:: SOURCE DATA ::

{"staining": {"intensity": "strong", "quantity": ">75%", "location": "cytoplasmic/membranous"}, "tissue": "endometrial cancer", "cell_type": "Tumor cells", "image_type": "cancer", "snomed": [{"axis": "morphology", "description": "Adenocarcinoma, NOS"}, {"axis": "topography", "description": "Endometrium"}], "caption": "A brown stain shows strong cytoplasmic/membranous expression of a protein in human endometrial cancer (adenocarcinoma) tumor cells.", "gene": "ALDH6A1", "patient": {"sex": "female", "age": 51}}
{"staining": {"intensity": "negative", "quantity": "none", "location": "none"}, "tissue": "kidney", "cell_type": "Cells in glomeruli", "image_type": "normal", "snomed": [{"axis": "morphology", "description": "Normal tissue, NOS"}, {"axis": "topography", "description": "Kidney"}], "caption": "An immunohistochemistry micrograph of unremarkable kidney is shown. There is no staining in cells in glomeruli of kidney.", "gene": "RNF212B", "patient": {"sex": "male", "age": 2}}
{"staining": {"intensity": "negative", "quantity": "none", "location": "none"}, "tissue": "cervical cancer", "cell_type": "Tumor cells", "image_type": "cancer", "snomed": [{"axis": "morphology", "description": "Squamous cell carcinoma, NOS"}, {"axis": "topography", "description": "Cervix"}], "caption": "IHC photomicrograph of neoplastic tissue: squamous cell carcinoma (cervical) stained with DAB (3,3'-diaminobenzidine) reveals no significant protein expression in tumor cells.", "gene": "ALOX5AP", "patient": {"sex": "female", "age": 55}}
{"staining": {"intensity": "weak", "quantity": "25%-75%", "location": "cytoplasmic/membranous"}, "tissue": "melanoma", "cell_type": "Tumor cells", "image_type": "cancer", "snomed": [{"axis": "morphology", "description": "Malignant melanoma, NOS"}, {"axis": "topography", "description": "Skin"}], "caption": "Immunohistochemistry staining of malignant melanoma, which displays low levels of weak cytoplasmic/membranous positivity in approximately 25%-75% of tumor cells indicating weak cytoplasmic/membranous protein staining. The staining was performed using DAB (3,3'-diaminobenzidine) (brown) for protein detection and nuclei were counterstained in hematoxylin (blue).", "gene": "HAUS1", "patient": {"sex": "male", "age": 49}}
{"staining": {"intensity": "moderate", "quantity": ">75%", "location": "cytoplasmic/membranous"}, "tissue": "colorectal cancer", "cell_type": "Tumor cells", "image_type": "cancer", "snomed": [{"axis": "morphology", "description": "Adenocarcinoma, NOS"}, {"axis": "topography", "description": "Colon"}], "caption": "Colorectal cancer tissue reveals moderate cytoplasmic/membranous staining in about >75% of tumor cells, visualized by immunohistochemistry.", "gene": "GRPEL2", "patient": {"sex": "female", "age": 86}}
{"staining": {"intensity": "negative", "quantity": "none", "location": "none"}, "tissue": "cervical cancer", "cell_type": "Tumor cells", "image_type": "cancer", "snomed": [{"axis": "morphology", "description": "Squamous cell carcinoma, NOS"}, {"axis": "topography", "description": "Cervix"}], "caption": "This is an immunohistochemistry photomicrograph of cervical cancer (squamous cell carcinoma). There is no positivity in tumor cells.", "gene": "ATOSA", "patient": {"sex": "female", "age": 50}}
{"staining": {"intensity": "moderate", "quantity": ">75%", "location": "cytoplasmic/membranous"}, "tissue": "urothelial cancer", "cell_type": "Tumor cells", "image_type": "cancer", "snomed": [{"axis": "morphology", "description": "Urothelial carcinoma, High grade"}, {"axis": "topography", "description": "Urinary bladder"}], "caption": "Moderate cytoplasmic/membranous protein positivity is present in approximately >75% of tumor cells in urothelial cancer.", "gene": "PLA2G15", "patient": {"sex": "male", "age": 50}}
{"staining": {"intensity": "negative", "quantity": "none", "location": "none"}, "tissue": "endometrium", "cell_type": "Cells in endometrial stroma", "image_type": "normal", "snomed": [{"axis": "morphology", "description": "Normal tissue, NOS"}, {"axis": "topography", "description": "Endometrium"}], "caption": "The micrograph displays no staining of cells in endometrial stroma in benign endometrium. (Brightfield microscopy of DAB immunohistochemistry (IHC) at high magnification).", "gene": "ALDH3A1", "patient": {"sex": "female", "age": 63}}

:::

--- EXERCISE REQUIREMENTS ---
I'd like the records returned exactly as they were written, please.

--- YOUR SOLUTION ---
{"staining": {"intensity": "strong", "quantity": ">75%", "location": "cytoplasmic/membranous"}, "tissue": "endometrial cancer", "cell_type": "Tumor cells", "image_type": "cancer", "snomed": [{"axis": "morphology", "description": "Adenocarcinoma, NOS"}, {"axis": "topography", "description": "Endometrium"}], "caption": "A brown stain shows strong cytoplasmic/membranous expression of a protein in human endometrial cancer (adenocarcinoma) tumor cells.", "gene": "ALDH6A1", "patient": {"sex": "female", "age": 51}}
{"staining": {"intensity": "negative", "quantity": "none", "location": "none"}, "tissue": "kidney", "cell_type": "Cells in glomeruli", "image_type": "normal", "snomed": [{"axis": "morphology", "description": "Normal tissue, NOS"}, {"axis": "topography", "description": "Kidney"}], "caption": "An immunohistochemistry micrograph of unremarkable kidney is shown. There is no staining in cells in glomeruli of kidney.", "gene": "RNF212B", "patient": {"sex": "male", "age": 2}}
{"staining": {"intensity": "negative", "quantity": "none", "location": "none"}, "tissue": "cervical cancer", "cell_type": "Tumor cells", "image_type": "cancer", "snomed": [{"axis": "morphology", "description": "Squamous cell carcinoma, NOS"}, {"axis": "topography", "description": "Cervix"}], "caption": "IHC photomicrograph of neoplastic tissue: squamous cell carcinoma (cervical) stained with DAB (3,3'-diaminobenzidine) reveals no significant protein expression in tumor cells.", "gene": "ALOX5AP", "patient": {"sex": "female", "age": 55}}
{"staining": {"intensity": "weak", "quantity": "25%-75%", "location": "cytoplasmic/membranous"}, "tissue": "melanoma", "cell_type": "Tumor cells", "image_type": "cancer", "snomed": [{"axis": "morphology", "description": "Malignant melanoma, NOS"}, {"axis": "topography", "description": "Skin"}], "caption": "Immunohistochemistry staining of malignant melanoma, which displays low levels of weak cytoplasmic/membranous positivity in approximately 25%-75% of tumor cells indicating weak cytoplasmic/membranous protein staining. The staining was performed using DAB (3,3'-diaminobenzidine) (brown) for protein detection and nuclei were counterstained in hematoxylin (blue).", "gene": "HAUS1", "patient": {"sex": "male", "age": 49}}
{"staining": {"intensity": "moderate", "quantity": ">75%", "location": "cytoplasmic/membranous"}, "tissue": "colorectal cancer", "cell_type": "Tumor cells", "image_type": "cancer", "snomed": [{"axis": "morphology", "description": "Adenocarcinoma, NOS"}, {"axis": "topography", "description": "Colon"}], "caption": "Colorectal cancer tissue reveals moderate cytoplasmic/membranous staining in about >75% of tumor cells, visualized by immunohistochemistry.", "gene": "GRPEL2", "patient": {"sex": "female", "age": 86}}
{"staining": {"intensity": "negative", "quantity": "none", "location": "none"}, "tissue": "cervical cancer", "cell_type": "Tumor cells", "image_type": "cancer", "snomed": [{"axis": "morphology", "description": "Squamous cell carcinoma, NOS"}, {"axis": "topography", "description": "Cervix"}], "caption": "This is an immunohistochemistry photomicrograph of cervical cancer (squamous cell carcinoma). There is no positivity in tumor cells.", "gene": "ATOSA", "patient": {"sex": "female", "age": 50}}
{"staining": {"intensity": "moderate", "quantity": ">75%", "location": "cytoplasmic/membranous"}, "tissue": "urothelial cancer", "cell_type": "Tumor cells", "image_type": "cancer", "snomed": [{"axis": "morphology", "description": "Urothelial carcinoma, High grade"}, {"axis": "topography", "description": "Urinary bladder"}], "caption": "Moderate cytoplasmic/membranous protein positivity is present in approximately >75% of tumor cells in urothelial cancer.", "gene": "PLA2G15", "patient": {"sex": "male", "age": 50}}
{"staining": {"intensity": "negative", "quantity": "none", "location": "none"}, "tissue": "endometrium", "cell_type": "Cells in endometrial stroma", "image_type": "normal", "snomed": [{"axis": "morphology", "description": "Normal tissue, NOS"}, {"axis": "topography", "description": "Endometrium"}], "caption": "The micrograph displays no staining of cells in endometrial stroma in benign endometrium. (Brightfield microscopy of DAB immunohistochemistry (IHC) at high magnification).", "gene": "ALDH3A1", "patient": {"sex": "female", "age": 63}}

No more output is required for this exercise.